Some time go by and you develop your application with version control, but then in your project structure you notice a LICENSE file with a copyright statement:

- app +
      + ...

Turns out this LICENSE file is a leftover file from the framework you used, but it's in the root directory of your project. The license itself is whatever license the framework is, but the copyright statement is not yours or your organizations, but the framework developers.

My question here is:

Does this license file now somehow apply to the project?

Is my project, or at least all the versions with this file in them (in the version control history), magically under this license?

Similarily, let's say you notice a project file (let's take package.json) that also has a leftover license field from somewhere that you forgot to remove:

  "license": "ISC",

(I've seen this happen in JS projects where npm init was run through quickly, the default license field is ISC)

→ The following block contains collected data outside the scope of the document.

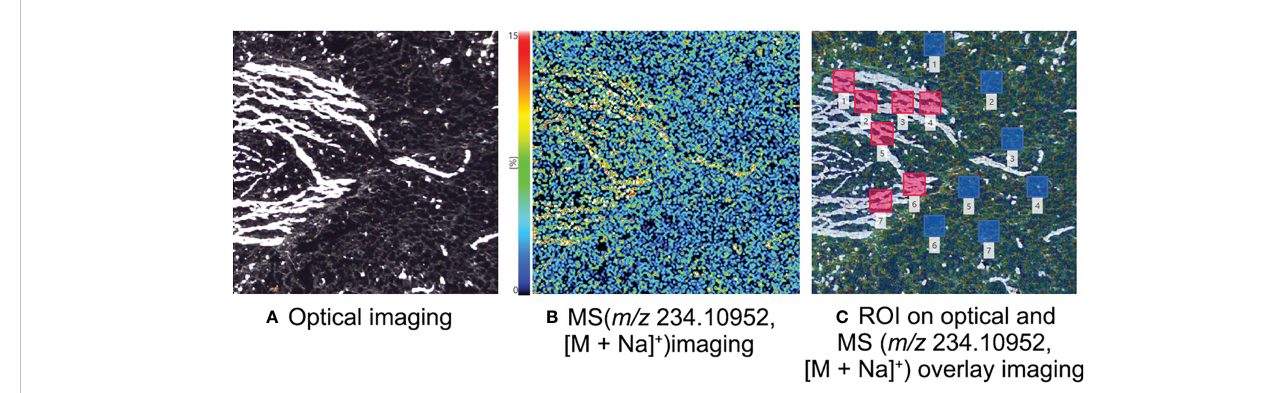
FIGURE 5 MALDI-MSI analysis of mescaline in the subterranean stem slice of Lophophora williamsii . (A) Optical imaging. (B) MS imaging with a resolution of 30 µm ( m/z 234.10952, [M + Na] + ). (C) ROI semi-quantitative regional location on optical and MS overlay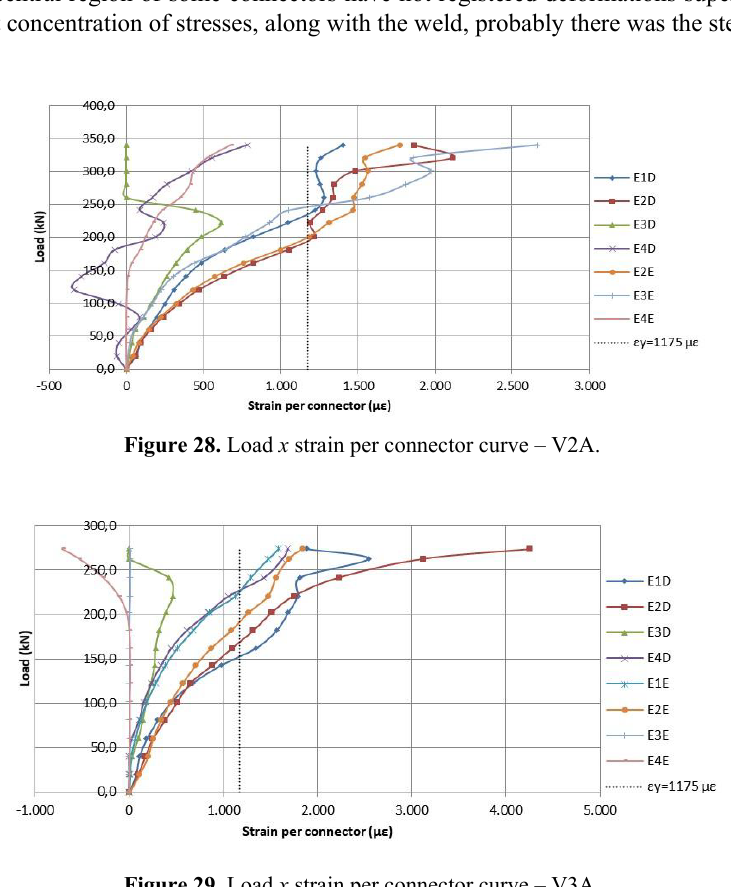
Figure 29. Load x strain per connector curve –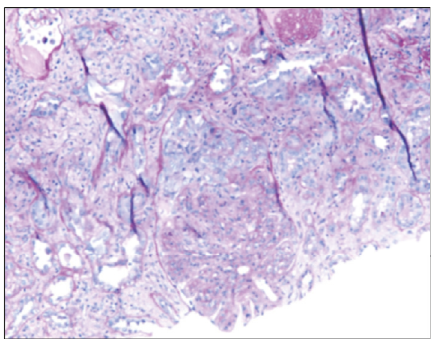
Figure 4: A cellular crescent fills Bowman space adjacent to this glomeruluswithprominentendocapillaryhypercellularity(Periodic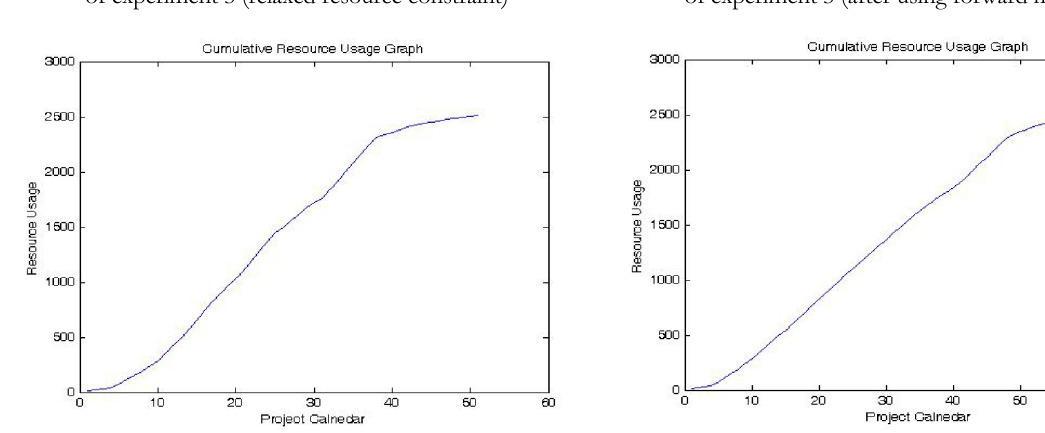
Figure 41. Cumulative resource usage for resource 1 of experiment 3 (after using forward method)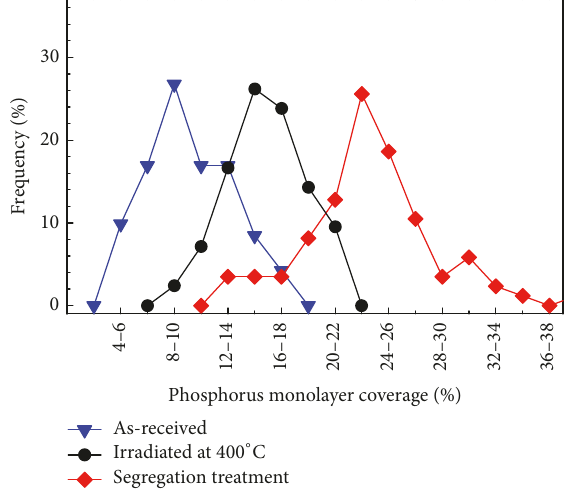
Figure 12: Grain boundary concentration of phosphorus in 15Kh2NMFAA steel specimens: as-received, after segregation pro- voking treatment, and after irradiation at 400 ∘ b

What about this? Does this somehow apply to the project, even if the author intended for it to be proprietary?

1 Answer 1


If the license file, or an associated copyright notice, clearly indicates that the license applies to the framework or package, rather then to the application developed using that tool, then it can't reasonably be construed to apply to the application.

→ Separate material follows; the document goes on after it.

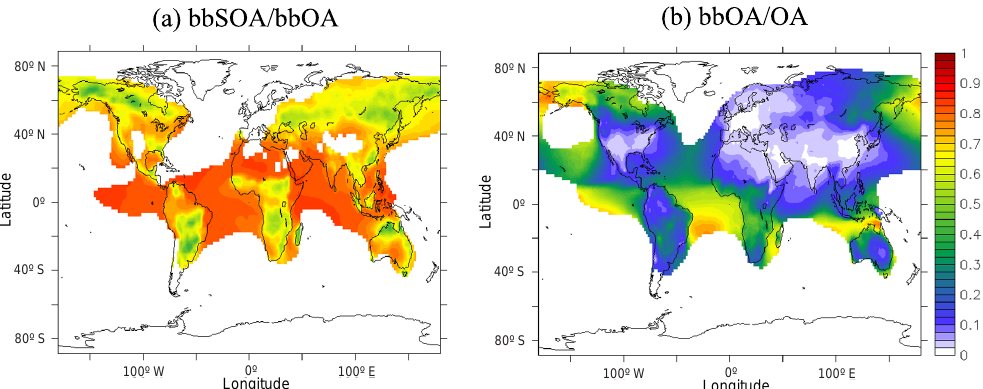
Figure 8. Predicted ratio of (a) biomass burning SOA (bbSOA) to total biomass burning OA (sum of bbPOA and bbSOA) and (b) biomass burning OA to total OA (sum of fOA, bbOA, aSOA, and bSOA) during the years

It would be advisable to either remove any license files for tools used to develop the application, or if they must be there to show the license for the tool, then edit them to make sure that each indicates exactly what software the license applies to, and perhaps includes something like "This license does not apply to MyGreatApp, a separate application developed using this tool."

I would also suggest including a license file with the app, even if all it says is: "All rights reserved. MyGreatApp is licensed only by specific agreement with the developer." or something of the sort.

  • And what if, for example, said license file does not clearly specify that it only applies to the framework? For example if it only said copyright (c) yyyy-yyyy, author all rights reserved (and then the license itself).
    – ZN13
    Mar 25, 2019 at 16:47
  • 1
    @ZN13 In such a case, the fact that your app displays a copyright notice "Copyright © ZZZZ by AppAuthor" will make it clear that the license file is for a different copyright, because the authro's name is different. Not perfect, but it should be good enough if someone tries to claim that the app is under the framework's license. Your app does display a notice, right? (By the way, don't use (c), it doesn't have the legal effect of ©, and these days there should not be a problem inserting the correct character.) Mar 25, 2019 at 16:52
  • To be completely fair this is mostly theoretical, I personally do not distribute any software with such a problem, and if I were I would certainly have a copyright notice and my files in order. I just found something similar in a private repository for an undistributed application (webapp) owned by an organization. Someone else with access now claimed the entire app was under that same license. Thanks for the (c)/© heads up though!